■ PAGE
## Start
2. 3. Designing multimodal interaction method

In specifically defining the property of multimodal sensory input for the interaction with the AI agent and the interface, as broadly mentioned above, this study deals with three sensory inputs—hand gestures, voice commanding, and eye-gazing—as principal behavioral criteria. Based upon those archetypal principles, detailed gestural motions are individually devised. In notionally defining a user’s expressive combination by three established sensory input principles, hand gesture comparatively serves as a primary sensory input element among the other ones since it is the most intuitive, immediate expression method, especially in the case of rapidly flicking the contents or intervening the AI agent’s verbal response. Regarding this consideration, Hirzle et al. explains that the majority of research associated with simulating the AI under the XR preferentially deals with hand gesture-driven interaction than the other methods (Hirzle et al. 2023). Also, utilizing hand and finger as a universal gadget is renowned as an intuitive and natural act of expression—that does not require any intellectual understanding—among the multimodal communication methods, such as pointing at a certain object with a finger (Rakkolainen et al. 2021).

With this hierarchal set-up between sensory inputs, clustering and classifying expressional inputs depending on ITA and DTA was conducted under the user’s representative behavioral patterns (Figure 3). In terms of multimodality, granular properties of each hand gesture, eye-gazing, and voice commanding grouped under a certain behavioral keyword are intermixed altogether as a consolidated communication method in the processes of interacting with the independent, dependent AI agent and the interface.

Fundamentally, this multimodal interaction-driven approach towards the AI agent and interface within the XR environment is related to the latent possibility of technological advance on AI technology. Due to rapid advance of AI capacity, it is expecting that AI-integrated products, platforms and environments will agilely react to a user’s verbal request with a more sophisticated, well-detailed response (Kalla et al. 2023). To satisfy this anticipation, fostering an environment where the real-like interaction with Intelligent Virtual Agent (IVA) can take place is crucial (Guimarães et al. 2020).In particular, for an immersive conversation with IVA, qualitative improvement on the process of communication through effectively tuning the response time is recognized as one of the important points (Wienrich et al. 2018).Likewise, properly fostering the adequate behaviors of the AI agent such as polite verbal and non-verbal manner during the mutual interaction promotes a positive usability result (Zojaji et al. 2020).

The active intervention of the other sensory inputs whilst conversating with the AI agent becomes a significant aspect in terms of effectively moderating the verbal and non-verbal responses the AI agent provides with. In this respect, as Figure 3 shows, we devised four different types of behavioral patterns in which the non-verbal expression methods like hand gestures and eye-gazing are grouped with voice commanding. Particularly, for an effective intervention at the conversational status with the AI agent, stop, swiping, and waving hand gestures are applied to each behavioral pattern, enabling to pause the conversational content the agent is talking about or agilely navigate the other contents. These established hand gestures in the user simulation session get to perform as a gestural moderator that maintains the appropriate interactivity with the AI agent under the XR condition.
## End
■ RECORDS
## Start
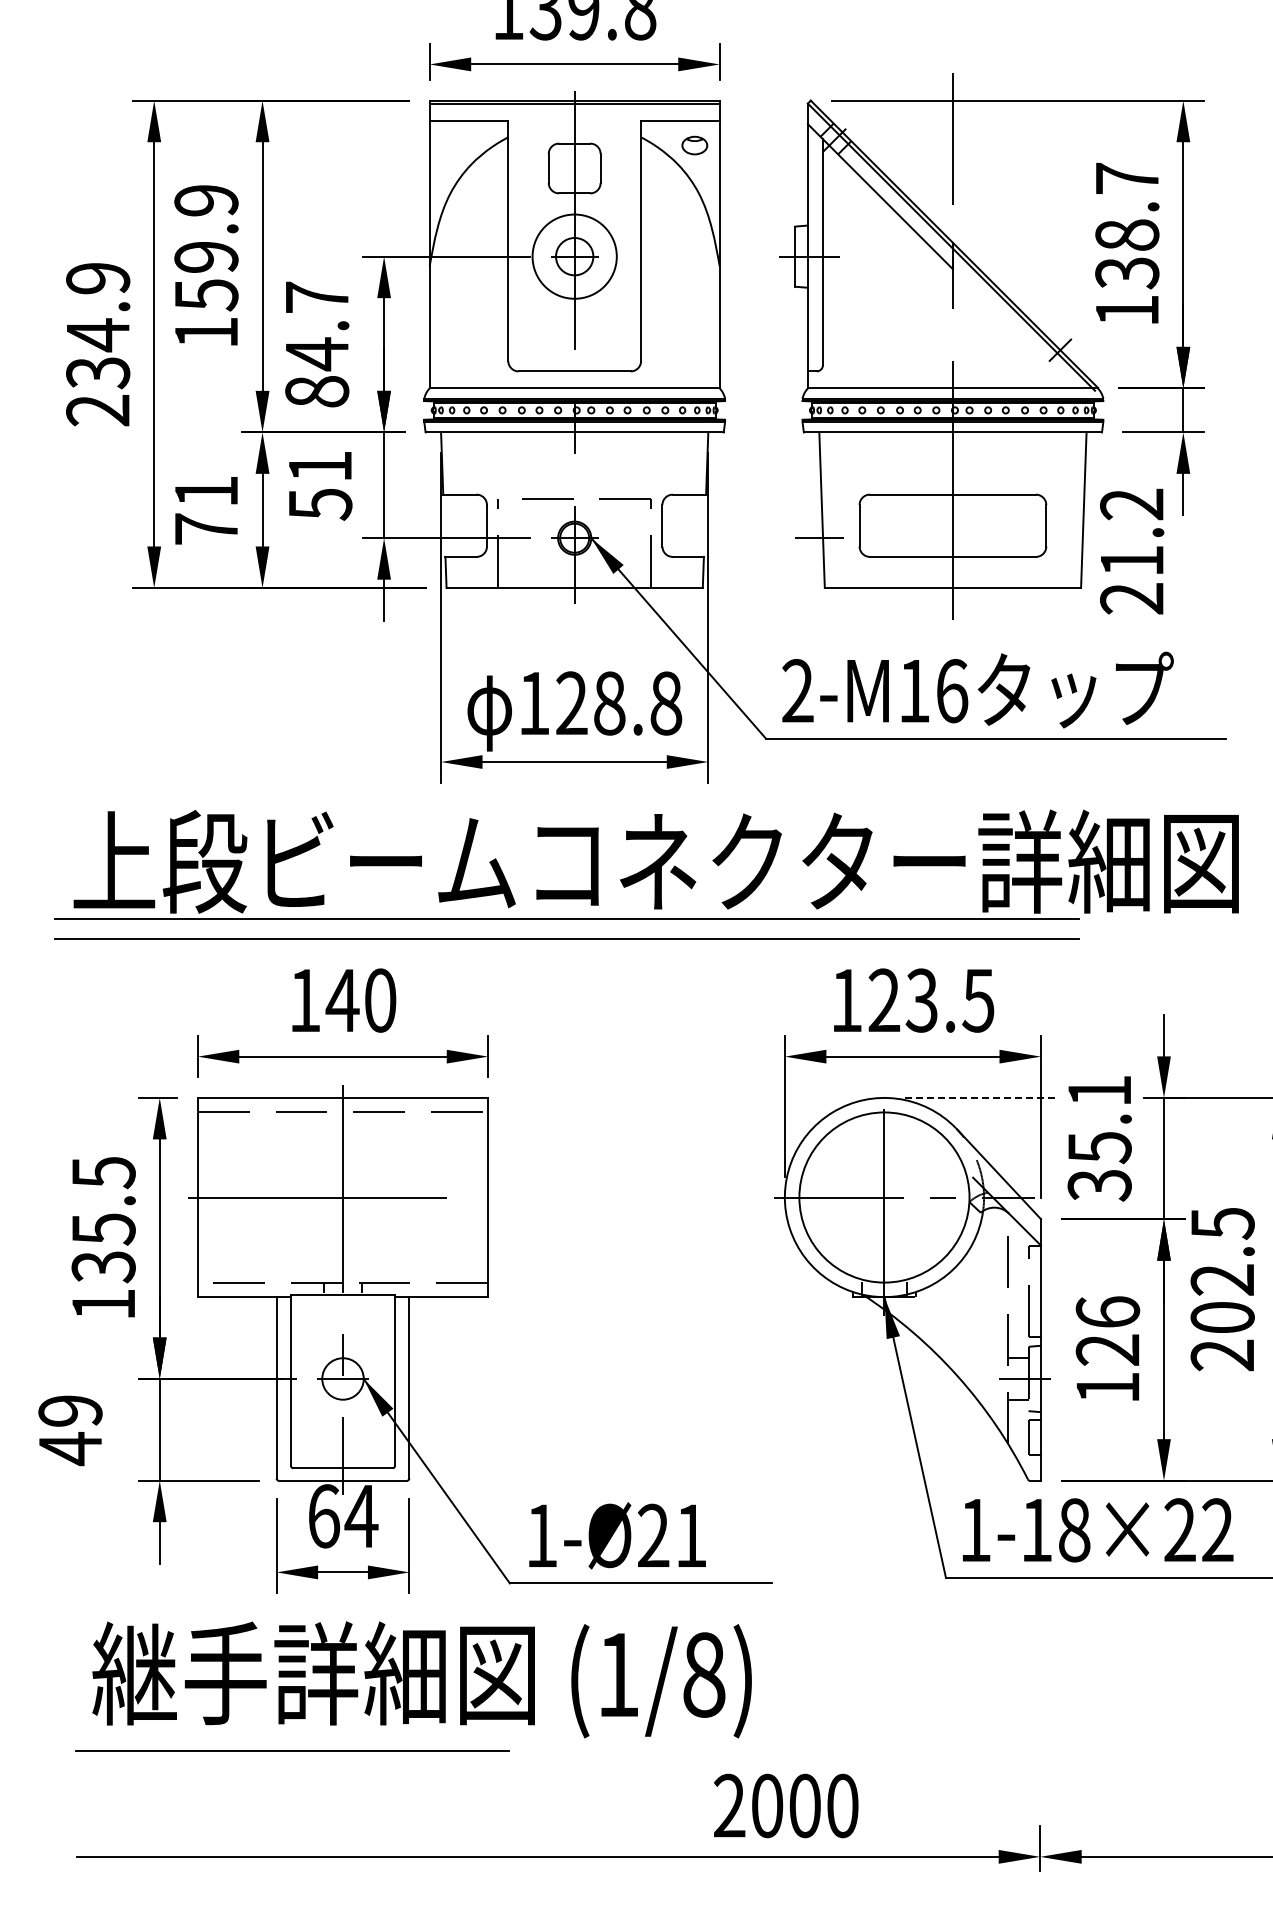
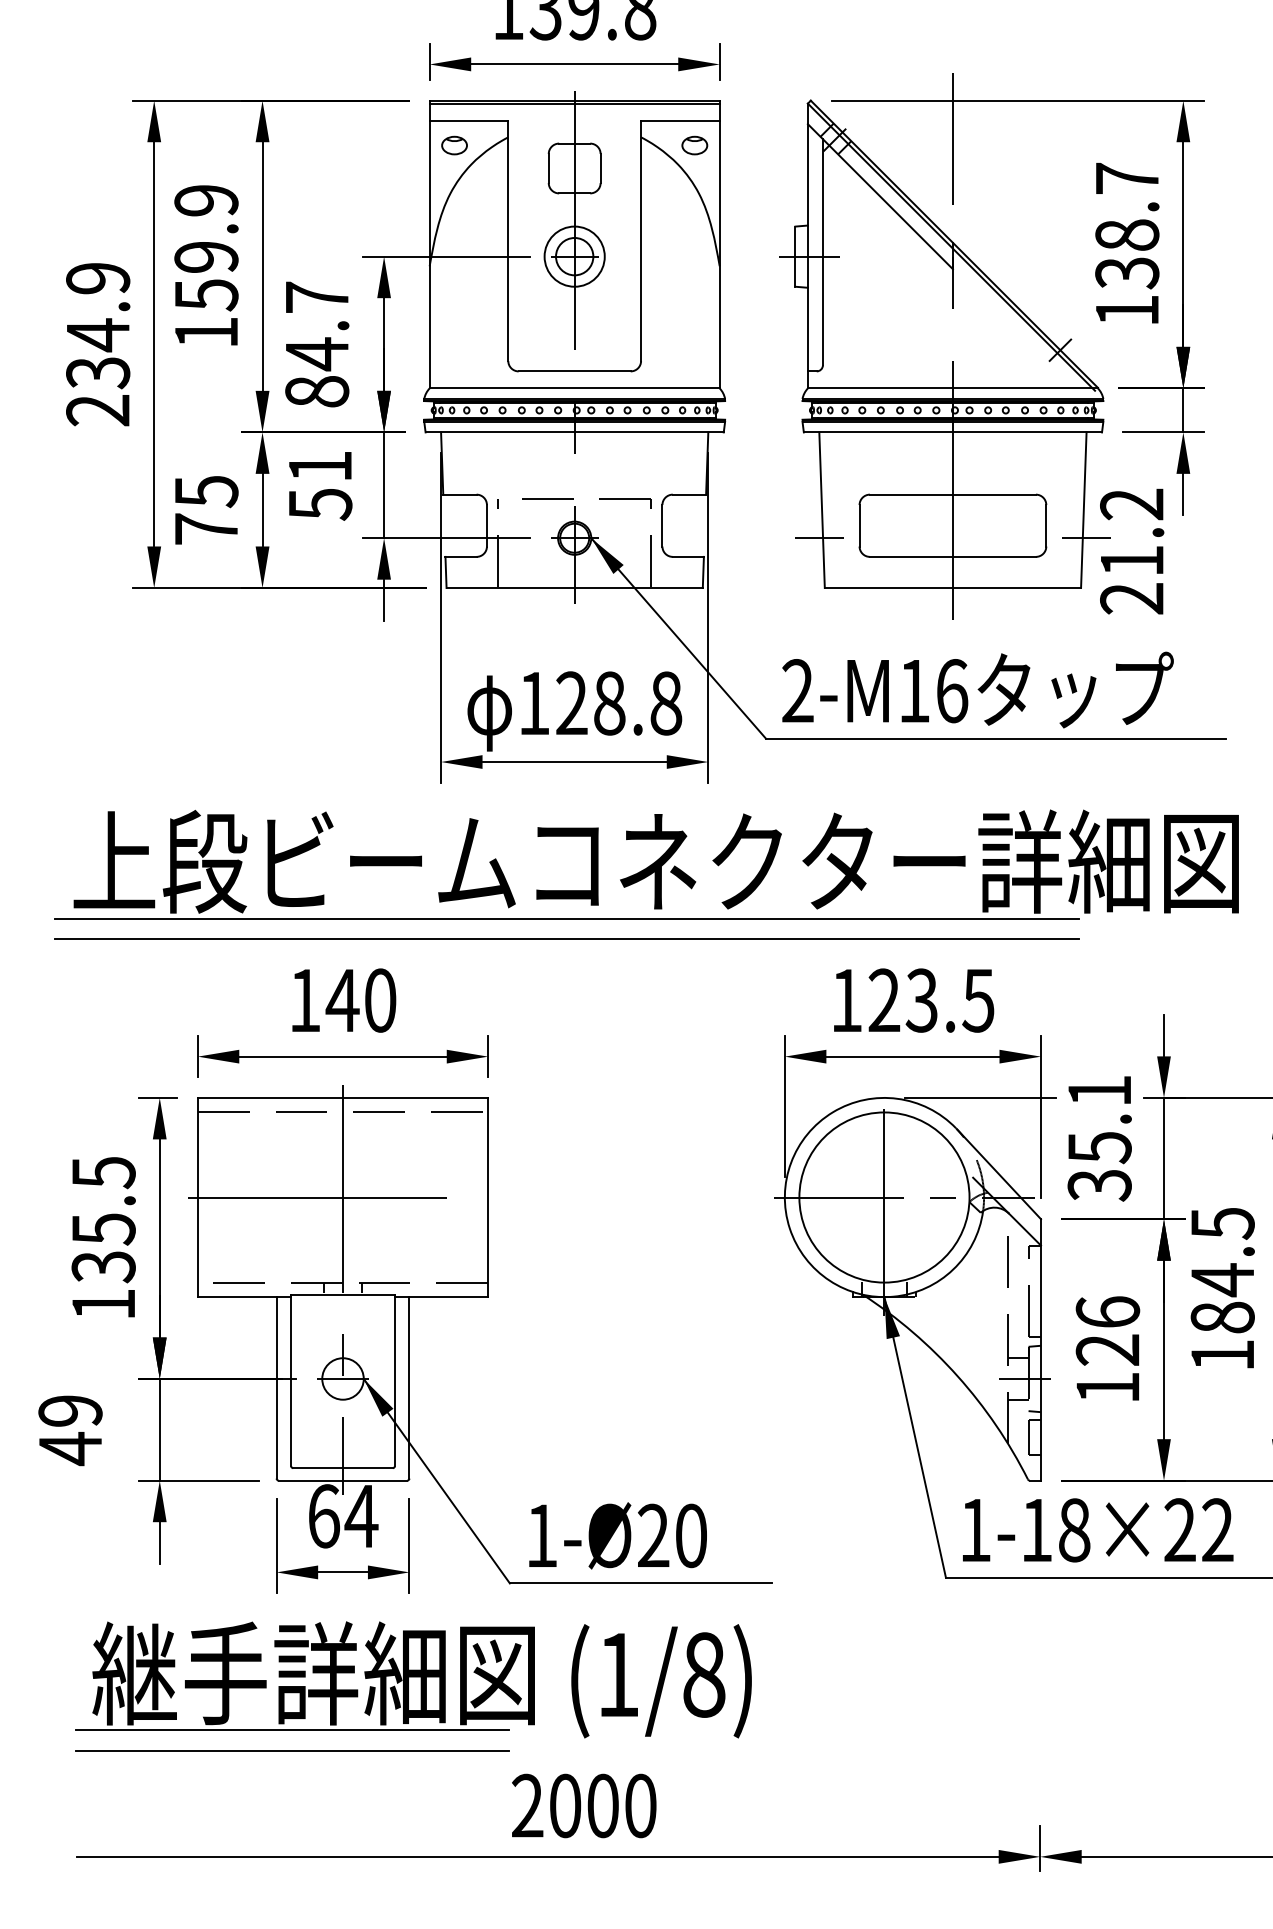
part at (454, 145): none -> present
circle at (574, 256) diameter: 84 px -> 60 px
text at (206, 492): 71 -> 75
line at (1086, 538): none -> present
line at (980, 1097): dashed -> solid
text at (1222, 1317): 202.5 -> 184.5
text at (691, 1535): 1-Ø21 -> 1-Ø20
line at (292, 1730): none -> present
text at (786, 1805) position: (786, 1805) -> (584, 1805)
## End
■ TASKS TO CARRY OUT
a: Rewrite the passage of the multimodal interaction text starting at "The active intervention" and ending at "the XR condition.", swapping "gestural moderator" for "gestural controller".
b: According to the multimodal interaction text, why does hand gesture serve as the primary sensory input among the three?

■ THE REPLIES
a:
The active intervention of the other sensory inputs whilst conversating with the AI agent becomes a significant aspect in terms of effectively moderating the verbal and non-verbal responses the AI agent provides with. In this respect, as Figure 3 shows, we devised four different types of behavioral patterns in which the non-verbal expression methods like hand gestures and eye-gazing are grouped with voice commanding. Particularly, for an effective intervention at the conversational status with the AI agent, stop, swiping, and waving hand gestures are applied to each behavioral pattern, enabling to pause the conversational content the agent is talking about or agilely navigate the other contents. These established hand gestures in the user simulation session get to perform as a gestural controller that maintains the appropriate interactivity with the AI agent under the XR condition.

b: Hand gesture is the most intuitive and immediate method of expression. This is especially true when rapidly flicking through content or interrupting the AI agent's verbal response.